──────── MATERIAL PROVIDED ────────

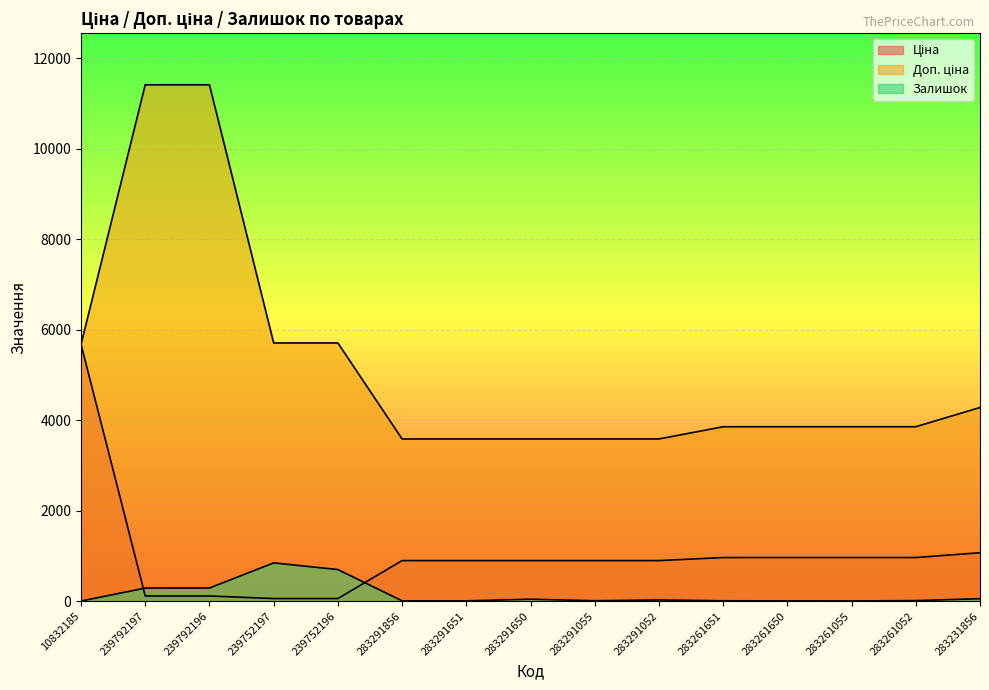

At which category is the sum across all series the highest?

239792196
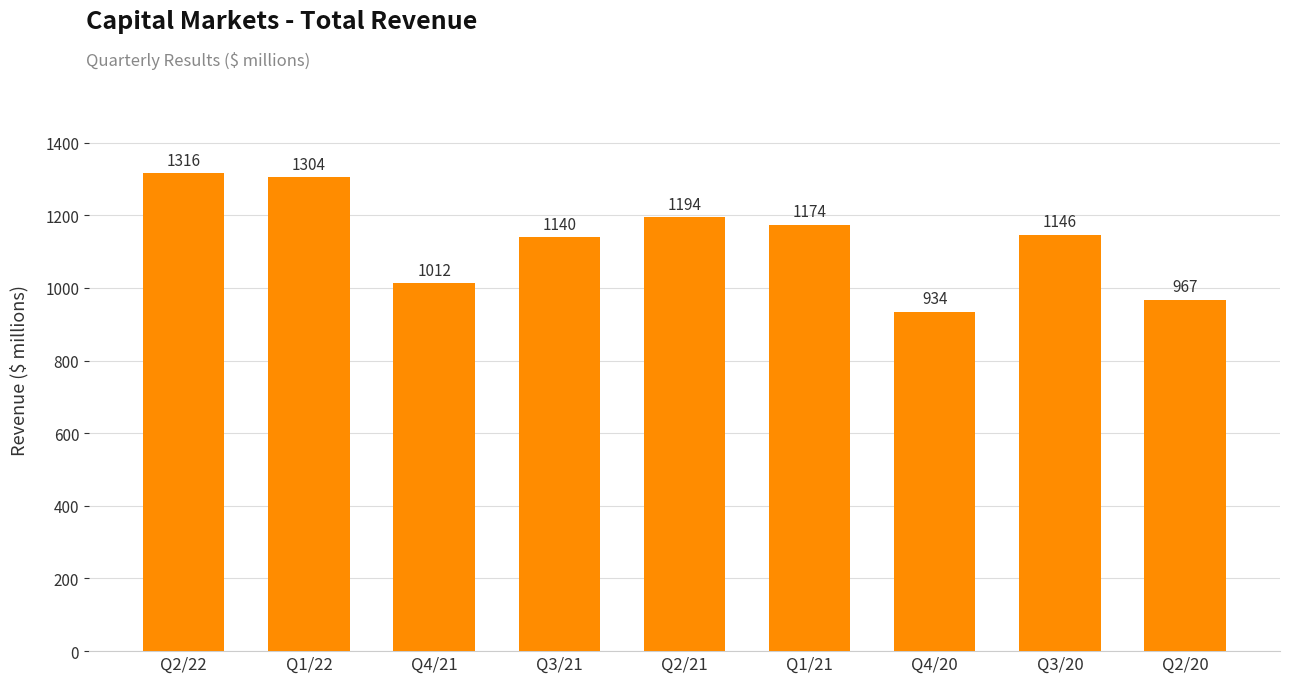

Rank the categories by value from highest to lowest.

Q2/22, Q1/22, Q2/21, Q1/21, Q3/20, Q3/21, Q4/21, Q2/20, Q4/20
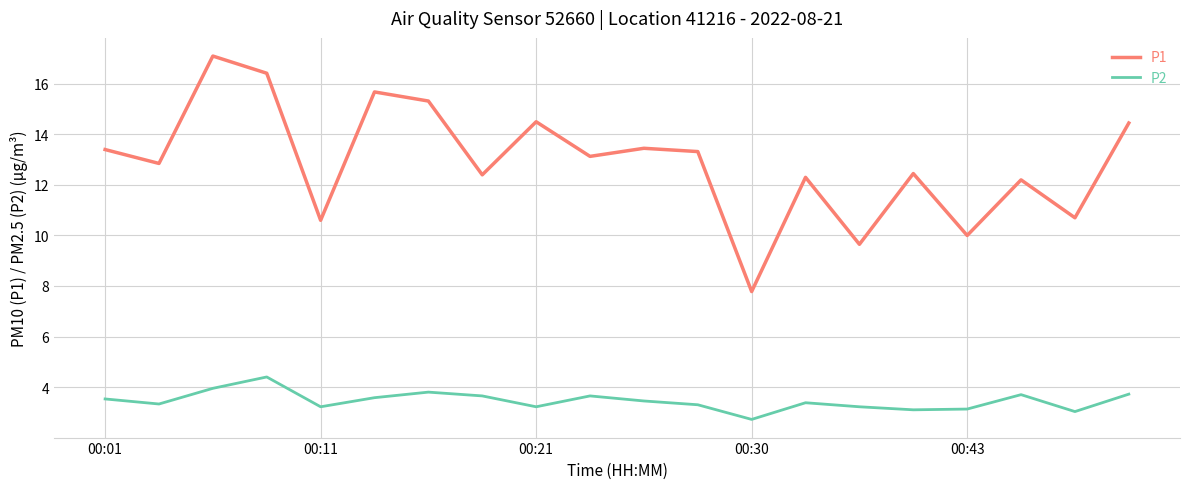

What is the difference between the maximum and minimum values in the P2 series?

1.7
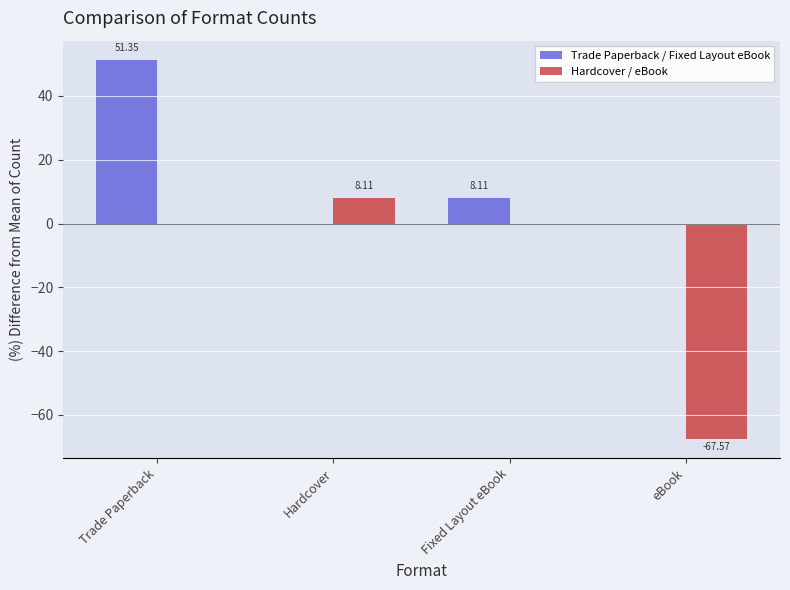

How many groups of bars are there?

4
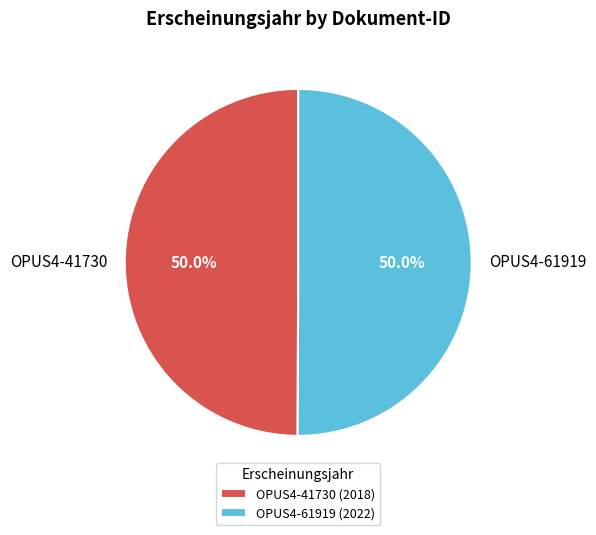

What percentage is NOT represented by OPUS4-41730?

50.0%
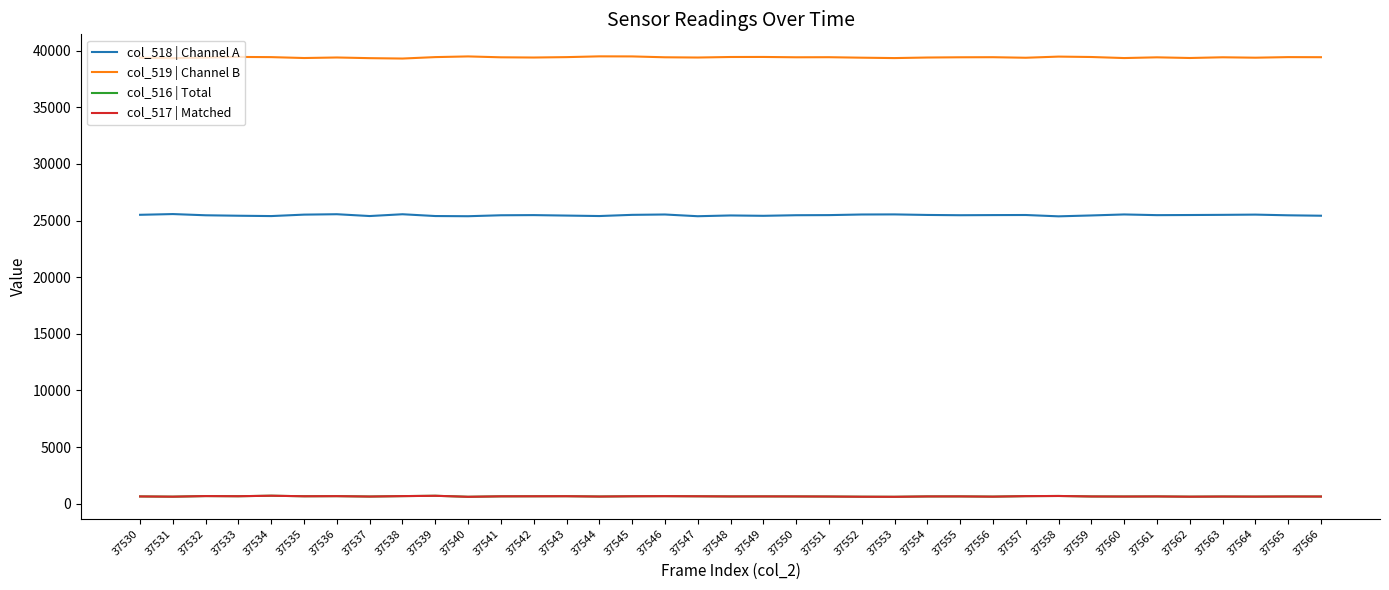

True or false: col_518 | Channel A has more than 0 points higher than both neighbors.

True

────────

* [WHAT YOU ARE ASKED TO DO]:
Render every line of text in the records above as a JSON list of strings, one string per line, omitting blank lines and leaving out the pictures.

* [SOLUTION BELOW]:
[
  "At which category is the sum across all series the highest?",
  "239792196",
  "Rank the categories by value from highest to lowest.",
  "Q2/22, Q1/22, Q2/21, Q1/21, Q3/20, Q3/21, Q4/21, Q2/20, Q4/20",
  "What is the difference between the maximum and minimum values in the P2 series?",
  "1.7",
  "How many groups of bars are there?",
  "4",
  "What percentage is NOT represented by OPUS4-41730?",
  "50.0%",
  "True or false: col_518 | Channel A has more than 0 points higher than both neighbors.",
  "True"
]